Scallop Congee is one of my most oft cooked congee for weekend lunch. Okay, make it Scallop Porridge for those who are more familiar with the word porridge. Actually, it’s the same. And whichever name you call it, it will still taste as good though I suspect the word “congee” sounds much more sophisticated and refined to be used.
For this congee, I use dried scallops which I purchase from the wet market. You can get them from supermarkets and some chinese herbal shops or even, dried sea produce. I use those which are relatively small in size – perhaps about the size of half a pop corn as they are cheap and easy to cook.
In the picture above, the scallop congee appears white in colour. I have a habit of eating my scallop congee with an egg. What I would do is to break an egg into the bowl and pour boiling congee over it before giving it a good stir. The egg gives the congee a much smoother texture and definitely tastes better. Game for a bowl?
This is my recipe for Scallop Congee
- 3/4 bowl of rice
- about 15 to 20 pieces of dried scallops (rinsed and soaked in water for 30 minutes. Do not discard water)
- 100 grammes of minced pork
- Chopped spring onions
- Sesame oil
- Salt and white pepper powder to taste
- 1 tablespoon light soya sauce
Rinse the rice before placing it into a pot. Add 10 bowls of water plus the water previously used to soak the dried scallops and bring to boil.
Once it starts to boil, add scallops and reduce heat to low. Partially cover with lid and ensure the bubbles do not boil over the pot. Stir once a while.

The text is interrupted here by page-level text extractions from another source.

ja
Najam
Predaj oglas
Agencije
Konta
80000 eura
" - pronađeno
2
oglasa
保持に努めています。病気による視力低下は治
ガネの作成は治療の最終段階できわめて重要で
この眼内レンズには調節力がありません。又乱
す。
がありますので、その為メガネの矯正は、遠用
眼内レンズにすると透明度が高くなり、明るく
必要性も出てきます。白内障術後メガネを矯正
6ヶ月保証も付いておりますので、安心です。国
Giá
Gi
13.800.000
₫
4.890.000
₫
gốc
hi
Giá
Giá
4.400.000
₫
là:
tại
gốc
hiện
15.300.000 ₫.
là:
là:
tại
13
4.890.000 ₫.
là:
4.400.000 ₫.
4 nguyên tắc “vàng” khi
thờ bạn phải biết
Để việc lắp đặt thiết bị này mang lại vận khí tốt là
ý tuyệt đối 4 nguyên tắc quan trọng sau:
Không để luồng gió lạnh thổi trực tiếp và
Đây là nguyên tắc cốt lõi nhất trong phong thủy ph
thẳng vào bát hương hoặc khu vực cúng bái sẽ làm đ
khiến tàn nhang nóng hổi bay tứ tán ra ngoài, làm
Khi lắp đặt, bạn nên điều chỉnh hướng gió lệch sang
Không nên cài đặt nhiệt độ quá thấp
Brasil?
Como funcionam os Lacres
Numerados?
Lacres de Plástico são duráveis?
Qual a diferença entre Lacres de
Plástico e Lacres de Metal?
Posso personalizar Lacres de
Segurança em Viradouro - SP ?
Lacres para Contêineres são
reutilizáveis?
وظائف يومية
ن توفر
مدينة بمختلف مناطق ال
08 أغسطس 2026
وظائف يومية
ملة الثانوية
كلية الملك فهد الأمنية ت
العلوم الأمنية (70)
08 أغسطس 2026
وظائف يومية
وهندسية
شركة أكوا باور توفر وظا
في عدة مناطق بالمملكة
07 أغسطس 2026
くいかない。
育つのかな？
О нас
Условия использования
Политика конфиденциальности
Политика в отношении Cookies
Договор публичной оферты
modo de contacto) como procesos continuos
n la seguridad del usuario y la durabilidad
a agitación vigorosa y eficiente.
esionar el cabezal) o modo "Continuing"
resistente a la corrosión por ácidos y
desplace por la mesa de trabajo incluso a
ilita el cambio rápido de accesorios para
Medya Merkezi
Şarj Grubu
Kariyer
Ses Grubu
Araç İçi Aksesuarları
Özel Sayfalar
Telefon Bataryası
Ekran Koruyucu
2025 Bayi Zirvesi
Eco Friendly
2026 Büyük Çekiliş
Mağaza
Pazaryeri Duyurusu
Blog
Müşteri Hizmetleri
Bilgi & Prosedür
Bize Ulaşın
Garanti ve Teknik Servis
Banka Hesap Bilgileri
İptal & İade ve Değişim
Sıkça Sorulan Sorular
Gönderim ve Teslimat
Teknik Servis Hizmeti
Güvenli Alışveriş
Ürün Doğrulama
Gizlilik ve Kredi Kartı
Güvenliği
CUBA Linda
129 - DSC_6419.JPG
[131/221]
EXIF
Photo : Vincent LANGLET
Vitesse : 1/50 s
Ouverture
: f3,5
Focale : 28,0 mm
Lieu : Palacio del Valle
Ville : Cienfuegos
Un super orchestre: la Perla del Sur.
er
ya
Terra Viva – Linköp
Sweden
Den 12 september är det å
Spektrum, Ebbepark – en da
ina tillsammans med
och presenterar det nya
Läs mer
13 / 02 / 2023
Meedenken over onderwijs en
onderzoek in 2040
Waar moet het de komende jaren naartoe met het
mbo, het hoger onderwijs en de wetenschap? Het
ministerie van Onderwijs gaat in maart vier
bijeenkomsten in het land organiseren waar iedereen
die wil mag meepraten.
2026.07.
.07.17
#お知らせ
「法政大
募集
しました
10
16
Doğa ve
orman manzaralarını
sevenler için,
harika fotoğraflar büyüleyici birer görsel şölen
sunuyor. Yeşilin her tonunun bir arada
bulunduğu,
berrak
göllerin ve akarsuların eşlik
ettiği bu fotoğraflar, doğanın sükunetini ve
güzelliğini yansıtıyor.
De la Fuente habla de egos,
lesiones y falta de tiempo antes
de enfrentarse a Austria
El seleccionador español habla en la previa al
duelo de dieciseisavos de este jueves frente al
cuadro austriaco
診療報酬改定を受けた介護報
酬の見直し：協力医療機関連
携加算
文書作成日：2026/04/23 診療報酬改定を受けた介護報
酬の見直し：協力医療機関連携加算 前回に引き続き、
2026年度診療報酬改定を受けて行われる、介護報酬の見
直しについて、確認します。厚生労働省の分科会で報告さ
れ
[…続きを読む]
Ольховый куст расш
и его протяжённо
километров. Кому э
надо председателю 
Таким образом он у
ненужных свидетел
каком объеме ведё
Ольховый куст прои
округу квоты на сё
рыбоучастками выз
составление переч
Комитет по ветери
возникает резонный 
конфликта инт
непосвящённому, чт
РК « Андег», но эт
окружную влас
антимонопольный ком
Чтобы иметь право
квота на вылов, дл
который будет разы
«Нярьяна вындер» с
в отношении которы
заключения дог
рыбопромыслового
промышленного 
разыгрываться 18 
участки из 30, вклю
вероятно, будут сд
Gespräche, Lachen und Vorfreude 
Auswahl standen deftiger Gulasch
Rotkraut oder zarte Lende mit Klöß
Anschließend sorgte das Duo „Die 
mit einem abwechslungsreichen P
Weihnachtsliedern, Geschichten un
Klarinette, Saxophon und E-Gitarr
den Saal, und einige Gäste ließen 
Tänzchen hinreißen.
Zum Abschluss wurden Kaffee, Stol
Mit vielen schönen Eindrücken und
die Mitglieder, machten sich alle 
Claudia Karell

Simmer until rice is completely cooked (starts to break up) which will take approximately 30 minutes. Add a little boiling water every now and then to keep it runny. Turn off heat and cover lid. Allow to cool for 1 hour.
Before serving, bring congee to boil. Add more boiling water to keep it runny as the congee would have absorb much of the water during the cooling process. Once it boils, add minced pork and stir well. Add seasoning.
Dish up and drizzle a little sesame oil over the congee.
Serve hot and garnish with chopped spring onions and yau char kuey (if available).